**TASK DATA:**
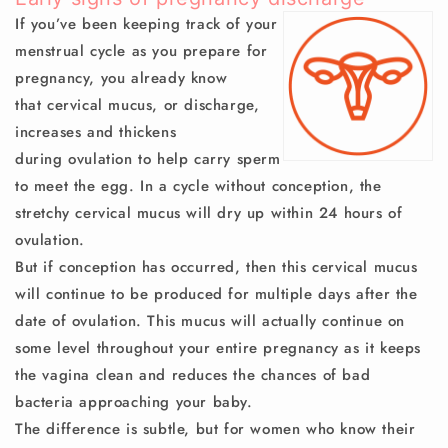
If you’ve been keeping track of your
menstrual cycle as you prepare for
pregnancy, you already know
that
cervical mucus
, or
discharge
,
increases and thickens
during
ovulation
to help carry sperm
to meet the egg. In a cycle without conception, the
stretchy cervical mucus will dry up within 24 hours of
ovulation.
But if conception has occurred, then this cervical mucus
will continue to be produced for multiple days after the
date of ovulation. This mucus will actually continue on
some level throughout your entire pregnancy as it keeps
the vagina clean and reduces the chances of bad
bacteria approaching your baby.
The difference is subtle, but for women who know their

**YOUR GOAL:**
Output the line containing "date of ovulation." and all lines after it to the end of the records, exactly as given.

**OUTPUT FOR THIS EXERCISE:**
date of ovulation. This mucus will actually continue on
some level throughout your entire pregnancy as it keeps
the vagina clean and reduces the chances of bad
bacteria approaching your baby.
The difference is subtle, but for women who know their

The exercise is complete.